WORK TO BE COMPLETED: Give the lines below again exactly, starting with the line that holds "pinky pip: (494, 331)" and going on through the line that holds "ring tip: (433, 335)".

Pose landmark coordinates
"""

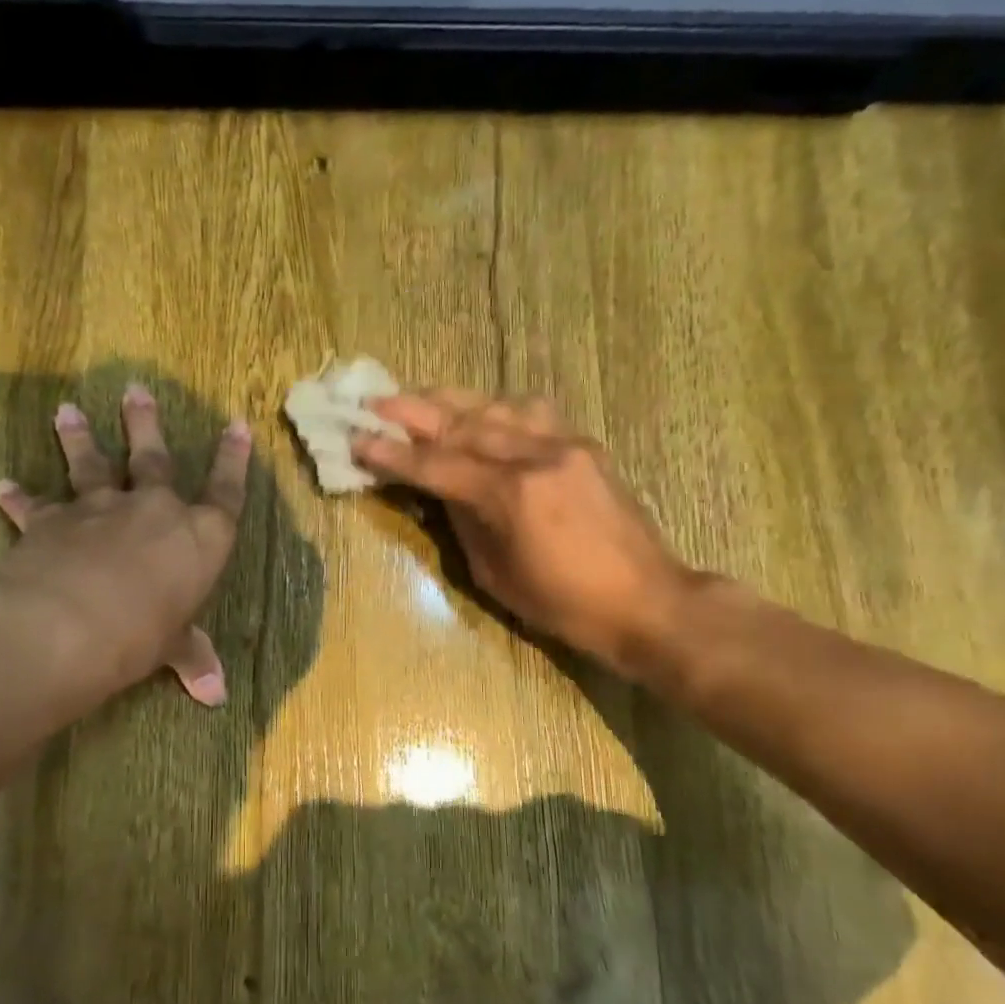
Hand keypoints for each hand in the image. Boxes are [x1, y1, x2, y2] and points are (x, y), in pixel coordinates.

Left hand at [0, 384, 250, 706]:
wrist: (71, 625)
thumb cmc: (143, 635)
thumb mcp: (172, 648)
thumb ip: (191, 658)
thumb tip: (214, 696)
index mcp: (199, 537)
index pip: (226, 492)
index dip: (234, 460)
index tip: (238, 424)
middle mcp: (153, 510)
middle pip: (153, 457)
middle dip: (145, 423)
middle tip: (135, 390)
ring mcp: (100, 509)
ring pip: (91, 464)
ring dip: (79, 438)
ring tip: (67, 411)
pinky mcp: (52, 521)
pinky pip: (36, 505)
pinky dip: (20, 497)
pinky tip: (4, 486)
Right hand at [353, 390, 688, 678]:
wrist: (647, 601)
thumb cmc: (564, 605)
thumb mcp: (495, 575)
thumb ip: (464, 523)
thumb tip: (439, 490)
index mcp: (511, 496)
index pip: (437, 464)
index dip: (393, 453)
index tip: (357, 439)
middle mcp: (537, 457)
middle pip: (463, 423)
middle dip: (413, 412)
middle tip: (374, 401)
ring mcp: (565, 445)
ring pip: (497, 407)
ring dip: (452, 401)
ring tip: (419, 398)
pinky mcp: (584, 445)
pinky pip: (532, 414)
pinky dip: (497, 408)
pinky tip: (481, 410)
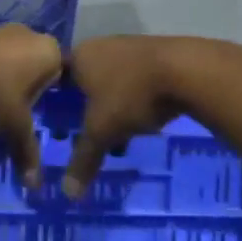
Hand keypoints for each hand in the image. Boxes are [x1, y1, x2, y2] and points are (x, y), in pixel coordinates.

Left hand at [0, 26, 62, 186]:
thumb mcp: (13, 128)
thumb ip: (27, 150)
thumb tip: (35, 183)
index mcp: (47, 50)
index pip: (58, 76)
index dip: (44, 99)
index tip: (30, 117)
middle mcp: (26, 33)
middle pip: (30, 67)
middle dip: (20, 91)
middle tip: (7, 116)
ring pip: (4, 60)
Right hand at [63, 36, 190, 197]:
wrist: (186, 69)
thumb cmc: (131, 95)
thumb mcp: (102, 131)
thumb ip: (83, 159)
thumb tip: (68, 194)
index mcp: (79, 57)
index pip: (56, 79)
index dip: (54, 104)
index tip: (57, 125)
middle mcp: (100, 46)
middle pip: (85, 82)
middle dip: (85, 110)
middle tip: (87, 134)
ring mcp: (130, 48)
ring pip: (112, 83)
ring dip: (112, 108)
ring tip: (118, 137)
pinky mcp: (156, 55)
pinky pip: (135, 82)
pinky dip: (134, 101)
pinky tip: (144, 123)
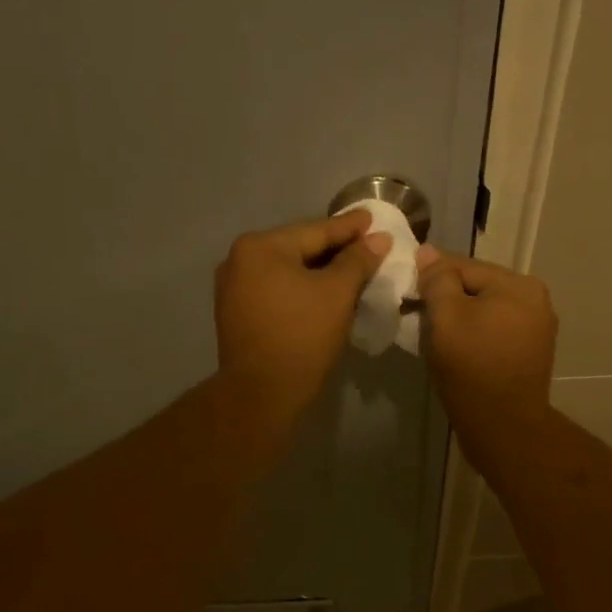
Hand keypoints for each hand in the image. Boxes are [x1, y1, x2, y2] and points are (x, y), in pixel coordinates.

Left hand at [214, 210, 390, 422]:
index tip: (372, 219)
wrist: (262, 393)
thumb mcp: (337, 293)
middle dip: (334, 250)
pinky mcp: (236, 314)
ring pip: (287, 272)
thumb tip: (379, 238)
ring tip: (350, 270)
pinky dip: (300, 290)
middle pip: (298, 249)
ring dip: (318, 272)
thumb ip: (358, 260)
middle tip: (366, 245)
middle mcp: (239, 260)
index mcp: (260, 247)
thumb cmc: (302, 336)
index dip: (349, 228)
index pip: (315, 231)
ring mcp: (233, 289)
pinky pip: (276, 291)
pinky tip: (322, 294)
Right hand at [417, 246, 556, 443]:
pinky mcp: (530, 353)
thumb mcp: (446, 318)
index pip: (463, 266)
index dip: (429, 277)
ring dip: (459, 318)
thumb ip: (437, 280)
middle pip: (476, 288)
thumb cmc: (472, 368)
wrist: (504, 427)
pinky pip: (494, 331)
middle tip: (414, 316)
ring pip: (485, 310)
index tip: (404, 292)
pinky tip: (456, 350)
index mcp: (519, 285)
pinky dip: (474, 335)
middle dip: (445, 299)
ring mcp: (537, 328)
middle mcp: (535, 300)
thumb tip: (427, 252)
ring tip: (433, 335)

"""
"""

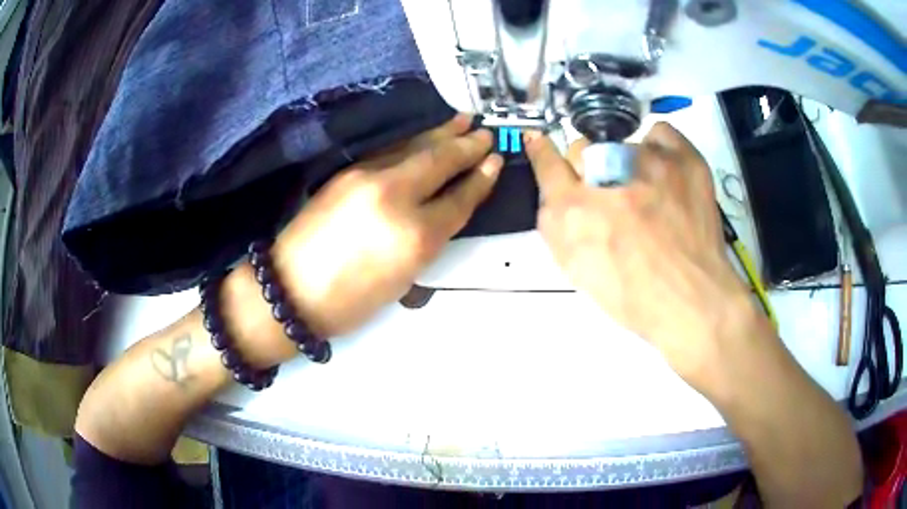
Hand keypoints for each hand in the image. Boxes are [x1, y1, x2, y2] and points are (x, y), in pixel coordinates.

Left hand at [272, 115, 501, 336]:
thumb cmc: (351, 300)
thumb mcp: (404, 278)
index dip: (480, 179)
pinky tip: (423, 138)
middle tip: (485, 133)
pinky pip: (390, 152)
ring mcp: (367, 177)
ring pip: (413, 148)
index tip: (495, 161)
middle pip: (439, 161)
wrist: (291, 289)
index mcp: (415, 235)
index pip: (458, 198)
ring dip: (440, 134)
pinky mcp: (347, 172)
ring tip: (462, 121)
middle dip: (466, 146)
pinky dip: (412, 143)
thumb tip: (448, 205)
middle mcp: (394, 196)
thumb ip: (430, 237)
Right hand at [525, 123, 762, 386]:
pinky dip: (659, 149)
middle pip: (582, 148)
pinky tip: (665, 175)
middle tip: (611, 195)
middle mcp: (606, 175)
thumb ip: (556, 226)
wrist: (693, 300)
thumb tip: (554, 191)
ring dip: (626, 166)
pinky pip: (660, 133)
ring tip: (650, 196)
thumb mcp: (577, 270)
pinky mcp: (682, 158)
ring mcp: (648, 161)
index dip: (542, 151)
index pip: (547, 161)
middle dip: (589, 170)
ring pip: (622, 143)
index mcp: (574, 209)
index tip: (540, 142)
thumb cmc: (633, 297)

"""

RESPONSE:
pinky pip: (494, 331)
middle tip: (414, 316)
ring pip: (485, 310)
index tip: (404, 292)
pinky tip: (456, 350)
index mcp: (519, 285)
pinky dip: (474, 335)
middle dip: (445, 299)
ring mcp: (537, 328)
middle mcp: (535, 300)
thumb tip: (427, 252)
ring tip: (433, 335)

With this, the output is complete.